** Assignment **
Only the lines containing "Grand" belong in the answer; find them in the material below.

━━━━━━━━━━

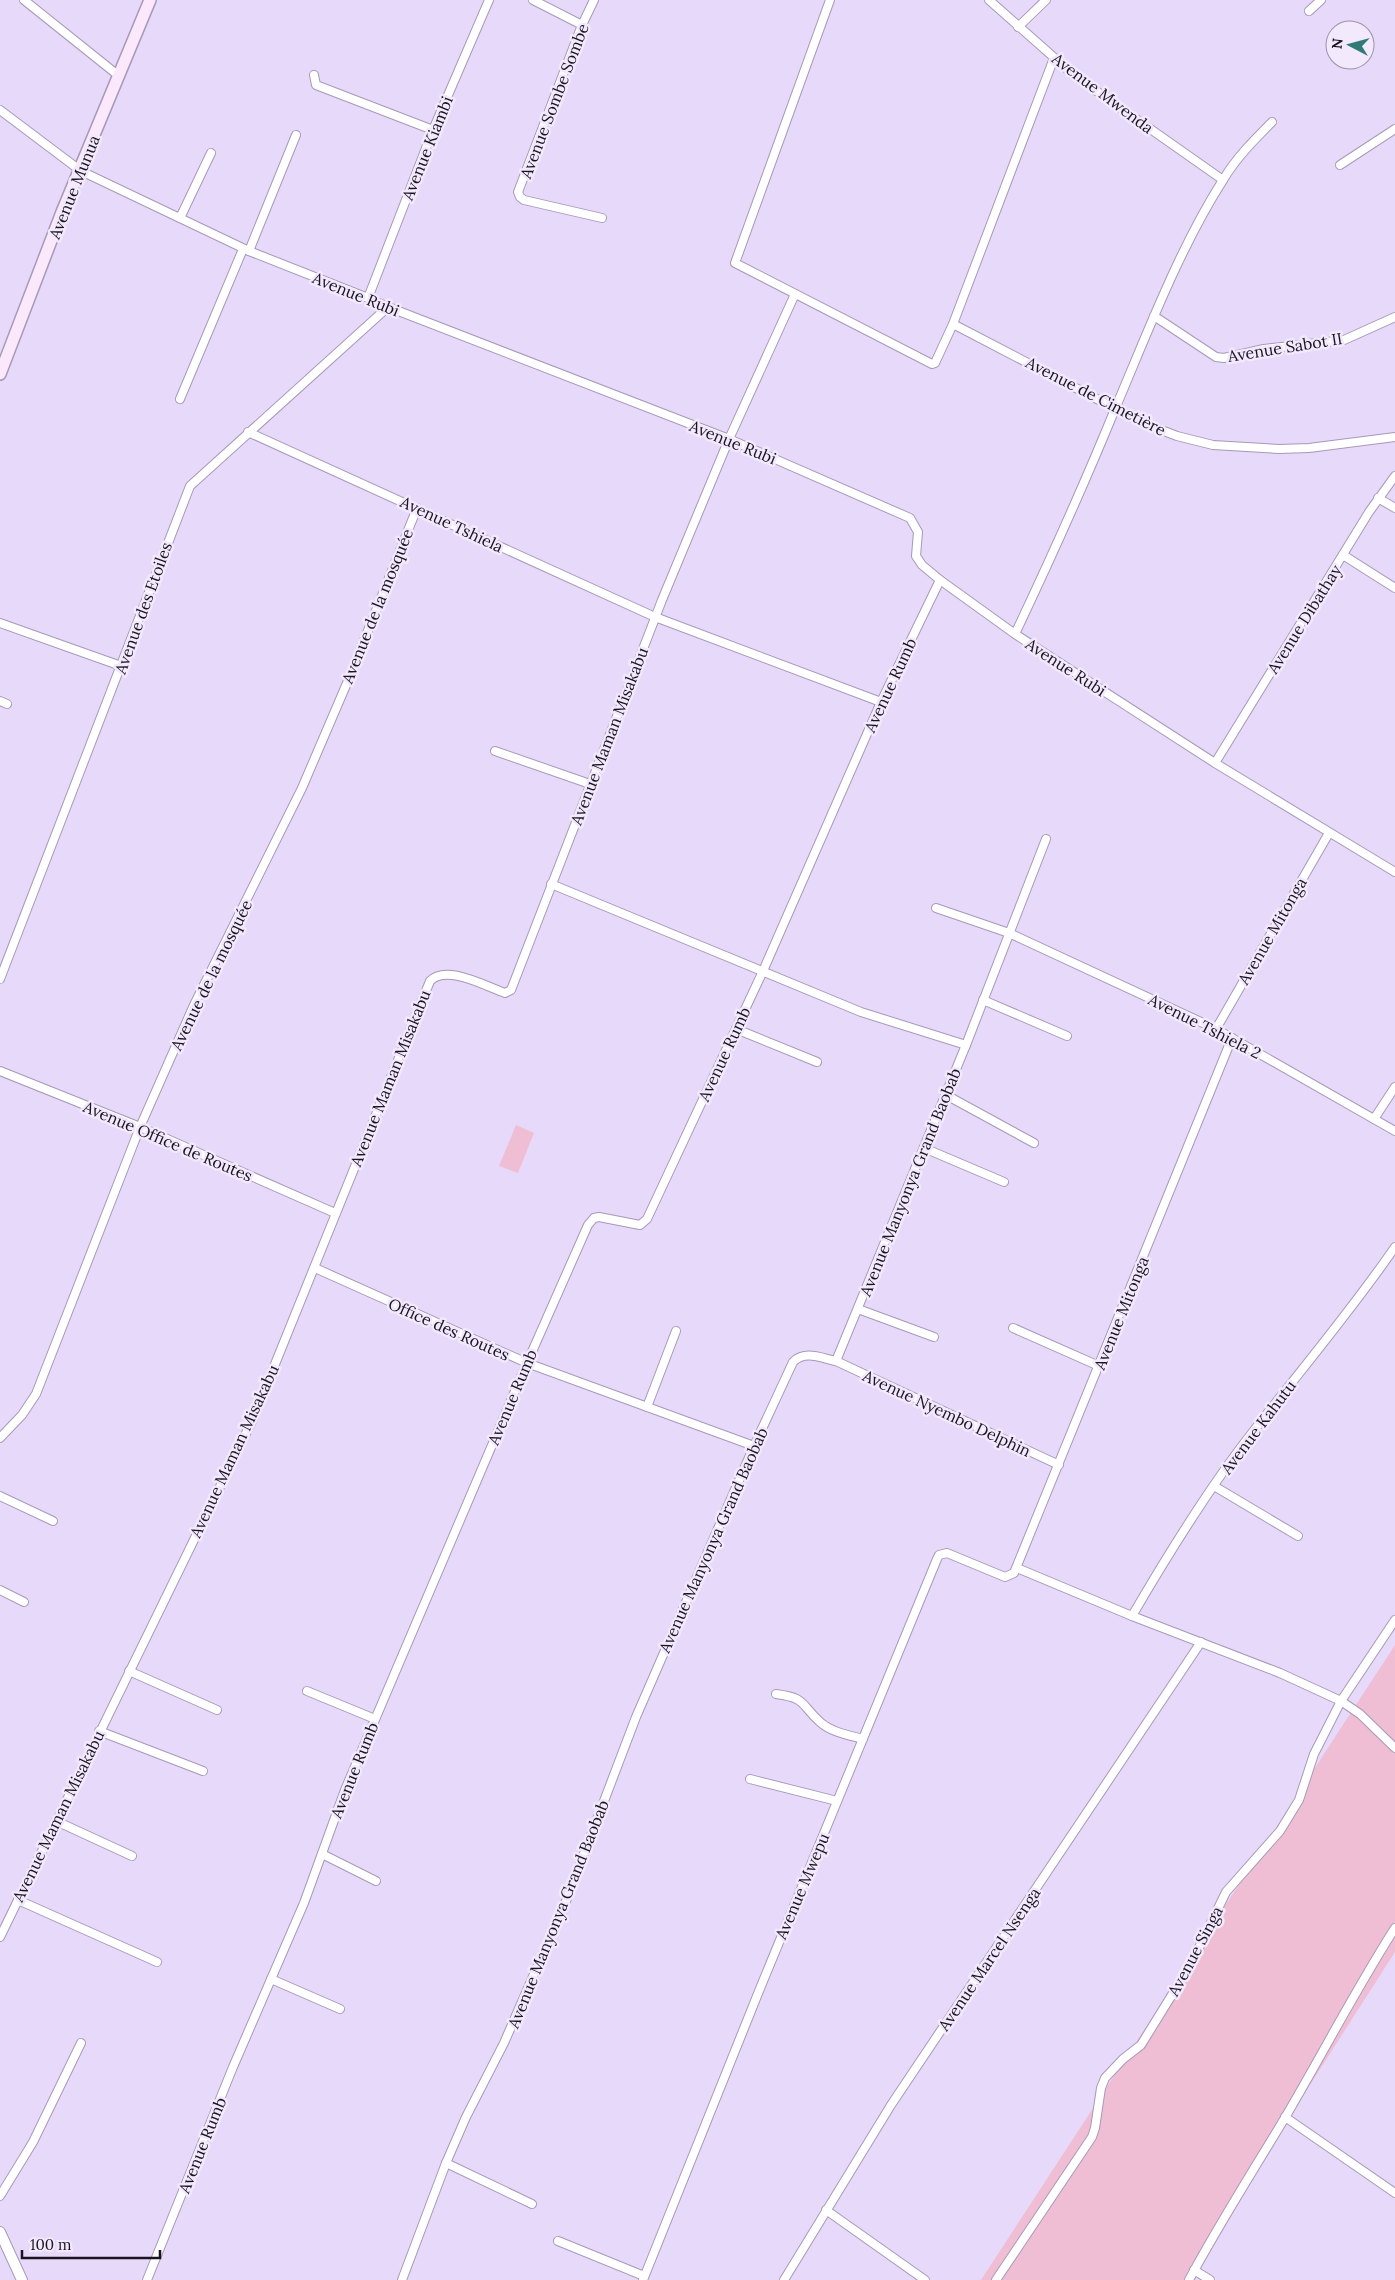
<svg xmlns="http://www.w3.org/2000/svg" width="1395" height="2280" font-family="Lora,serif">
<style>
.green{fill:#f0bed4}
.lines{fill:none;stroke-linecap:round;stroke-linejoin:round}
.minor-casing{stroke:#a799b8;stroke-width:10}
.tertiary-casing{stroke:#a799b8;stroke-width:12}
.secondary-casing{stroke:#a799b8;stroke-width:14}
.minor{stroke:#fff;stroke-width:8}
.tertiary{stroke:#fff;stroke-width:10}
.secondary{stroke:#fbe8fa;stroke-width:11}
.labels{text-anchor:middle;dominant-baseline:central;stroke-width:5;stroke-linejoin:round;paint-order:stroke}
.street-label{font-size:16px;fill:#1a1420;stroke:#f2e9fd}
</style>
<rect width="100%" height="100%" fill="#e7d9fa"/>
<g class="green">
<path d="M516 1125 534 1133 518 1173 499 1166Z"/>
<path d="M1395 1645V1952L1283 2127 1194 2280H981Z"/>
</g>
<g class="lines">
<g class="minor-casing">
<g id="minor">
<path d="M24 0 119 76"/>
<path d="M533 0 582 25"/>
<path d="M594 0 582 25 518 192 520 197 524 200 602 218"/>
<path d="M830 0 735 263 932 364 935 363 953 324 1054 58"/>
<path d="M989 0 1075 76 1223 180"/>
<path d="M1309 11 1321 0"/>
<path d="M1018 27 1046 0"/>
<path d="M314 75 316 85 433 130"/>
<path d="M0 110 81 171 249 251 368 298 388 307 729 439 910 518 918 532 916 556 922 565 940 580 1015 634 1215 763 1395 872"/>
<path d="M1340 165 1395 129"/>
<path d="M180 218 211 153"/>
<path d="M249 251 296 135"/>
<path d="M368 298 433 130 489 0"/>
<path d="M1154 316 1216 357 1224 358 1264 349 1344 340 1395 317"/>
<path d="M953 324 1143 423 1177 436 1213 445 1279 449 1309 448 1395 437"/>
<path d="M180 399 243 249"/>
<path d="M248 432 655 617 881 702"/>
<path d="M1378 498 1395 508"/>
<path d="M1343 555 1395 588"/>
<path d="M0 623 121 666"/>
<path d="M1015 634C1050 560 1084 485 1115 409 1147 334 1179 249 1223 180 1236 158 1254 140 1272 122"/>
<path d="M0 701 7 704"/>
<path d="M495 751 590 784"/>
<path d="M1215 763 1369 512 1395 476"/>
<path d="M551 884 861 1012 966 1045"/>
<path d="M936 908 1009 933 1216 1029 1395 1131"/>
<path d="M0 979 190 486 388 307"/>
<path d="M983 1000 1067 1036"/>
<path d="M736 1029 817 1062"/>
<path d="M1216 1029 1329 833"/>
<path d="M0 1071 140 1127 335 1213"/>
<path d="M946 1095 1034 1143"/>
<path d="M1374 1119 1395 1087"/>
<path d="M924 1148 1004 1182"/>
<path d="M315 1268 527 1363 754 1446"/>
<path d="M858 1309 934 1337"/>
<path d="M1013 1328 1099 1366"/>
<path d="M836 1361 966 1045 1046 839"/>
<path d="M647 1407 676 1331"/>
<path d="M0 1438 22 1415 36 1394 140 1127 194 1005 302 788 347 683 417 508"/>
<path d="M1214 1486 1298 1536"/>
<path d="M0 1496 53 1521"/>
<path d="M1017 1568 1132 1616 1280 1673 1341 1701 1360 1714 1395 1748"/>
<path d="M0 1590 24 1602"/>
<path d="M1132 1616C1167 1556 1203 1497 1245 1442 1295 1377 1349 1314 1395 1247"/>
<path d="M129 1671 217 1710"/>
<path d="M307 1691 375 1719"/>
<path d="M776 1694C807 1698 800 1704 820 1722 831 1732 848 1735 863 1739"/>
<path d="M99 1731 203 1771"/>
<path d="M750 1779 837 1801"/>
<path d="M56 1821 132 1856"/>
<path d="M322 1854 376 1881"/>
<path d="M18 1900 157 1962"/>
<path d="M0 1937 252 1421 430 981C446 964 485 986 505 993L511 990 662 600 729 439 795 294"/>
<path d="M271 1979 340 2009"/>
<path d="M1285 2117 1395 2193"/>
<path d="M446 2163 532 2204"/>
<path d="M0 2196 33 2142 81 2043"/>
<path d="M826 2210 925 2280"/>
<path d="M558 2241 644 2276"/>
<path d="M1194 2270 1210 2280"/>
<path d="M147 2280 233 2067 304 1903 345 1790 527 1363 588 1225 594 1218 599 1217 640 1225 647 1219 763 971 881 702 940 580"/>
<path d="M402 2280 446 2163 466 2117 504 2043 566 1901 636 1717 754 1446 793 1362C805 1350 821 1358 836 1361L1059 1465"/>
<path d="M643 2280 759 1991 937 1559 939 1555 947 1553 1005 1577 1014 1573 1232 1038"/>
<path d="M784 2280 891 2105 1201 1642"/>
<path d="M996 2280 1092 2137 1095 2128 1101 2088 1105 2078 1123 2059 1141 2045 1191 1964 1226 1892 1280 1831 1299 1800 1314 1754 1341 1701 1395 1620"/>
<path d="M1189 2280C1219 2224 1253 2171 1286 2116 1323 2053 1356 1989 1395 1928"/>
</g>
</g>
<g class="tertiary-casing">
<path id="tertiary" d="M0 2232 22 2280"/>
</g>
<g class="secondary-casing">
<path id="secondary" d="M0 374 62 212 150 0"/>
</g>
<use href="#minor" class="minor"/>
<use href="#tertiary" class="tertiary"/>
<use href="#secondary" class="secondary"/>
</g>
<g class="labels">
<g class="street-label">
<text transform="translate(1103 93) rotate(37)">Avenue Mwenda</text>
<text transform="translate(554 101) rotate(-69)">Avenue Sombe Sombe</text>
<text transform="translate(427 148) rotate(-68)">Avenue Kiambi</text>
<text transform="translate(74 187) rotate(-68)">Avenue Munua</text>
<text transform="translate(356 294) rotate(22)">Avenue Rubi</text>
<text transform="translate(1285 347) rotate(-9)">Avenue Sabot II</text>
<text transform="translate(1096 396) rotate(27)">Avenue de Cimetière</text>
<text transform="translate(733 442) rotate(22)">Avenue Rubi</text>
<text transform="translate(452 524) rotate(25)">Avenue Tshiela</text>
<text transform="translate(377 606) rotate(-68)">Avenue de la mosquée</text>
<text transform="translate(143 608) rotate(-70)">Avenue des Etoiles</text>
<text transform="translate(1304 619) rotate(-58)">Avenue Dibathay</text>
<text transform="translate(1066 667) rotate(33)">Avenue Rubi</text>
<text transform="translate(890 685) rotate(-65)">Avenue Rumb</text>
<text transform="translate(609 736) rotate(-69)">Avenue Maman Misakabu</text>
<text transform="translate(1272 931) rotate(-60)">Avenue Mitonga</text>
<text transform="translate(211 975) rotate(-64)">Avenue de la mosquée</text>
<text transform="translate(1205 1026) rotate(27)">Avenue Tshiela 2</text>
<text transform="translate(724 1054) rotate(-65)">Avenue Rumb</text>
<text transform="translate(390 1078) rotate(-68)">Avenue Maman Misakabu</text>
<text transform="translate(168 1141) rotate(23)">Avenue Office de Routes</text>
<text transform="translate(910 1182) rotate(-68)">Avenue Manyonya Grand Baobab</text>
<text transform="translate(1121 1313) rotate(-68)">Avenue Mitonga</text>
<text transform="translate(449 1329) rotate(24)">Office des Routes</text>
<text transform="translate(512 1397) rotate(-67)">Avenue Rumb</text>
<text transform="translate(947 1413) rotate(25)">Avenue Nyembo Delphin</text>
<text transform="translate(1258 1427) rotate(-53)">Avenue Kahutu</text>
<text transform="translate(234 1451) rotate(-65)">Avenue Maman Misakabu</text>
<text transform="translate(713 1540) rotate(-66)">Avenue Manyonya Grand Baobab</text>
<text transform="translate(354 1770) rotate(-68)">Avenue Rumb</text>
<text transform="translate(58 1816) rotate(-64)">Avenue Maman Misakabu</text>
<text transform="translate(802 1886) rotate(-67)">Avenue Mwepu</text>
<text transform="translate(558 1914) rotate(-68)">Avenue Manyonya Grand Baobab</text>
<text transform="translate(1195 1951) rotate(-62)">Avenue Singa</text>
<text transform="translate(989 1959) rotate(-56)">Avenue Marcel Nsenga</text>
<text transform="translate(202 2145) rotate(-68)">Avenue Rumb</text>
</g>
</g>
<g transform="translate(1350 45) rotate(276)"><circle r="24" fill="#f2e9fd" stroke="#9c94a5"/>
<path d="M0-4L9 19L0 12L-9 19Z" fill="#307977"/>
<text y="-8" font-size="14" font-weight="bold" text-anchor="middle" fill="#1a1420">N</text>
</g>
<path d="M22 2250v8h138v-8" fill="none" stroke="#1a1420" stroke-width="2.5"/>
<text x="30" y="2250" font-size="15" fill="#1a1420" stroke="#f2e9fd" stroke-width="4" paint-order="stroke">100 m</text>
</svg>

━━━━━━━━━━

** Worked solution **
<text transform="translate(910 1182) rotate(-68)">Avenue Manyonya Grand Baobab</text>
<text transform="translate(713 1540) rotate(-66)">Avenue Manyonya Grand Baobab</text>
<text transform="translate(558 1914) rotate(-68)">Avenue Manyonya Grand Baobab</text>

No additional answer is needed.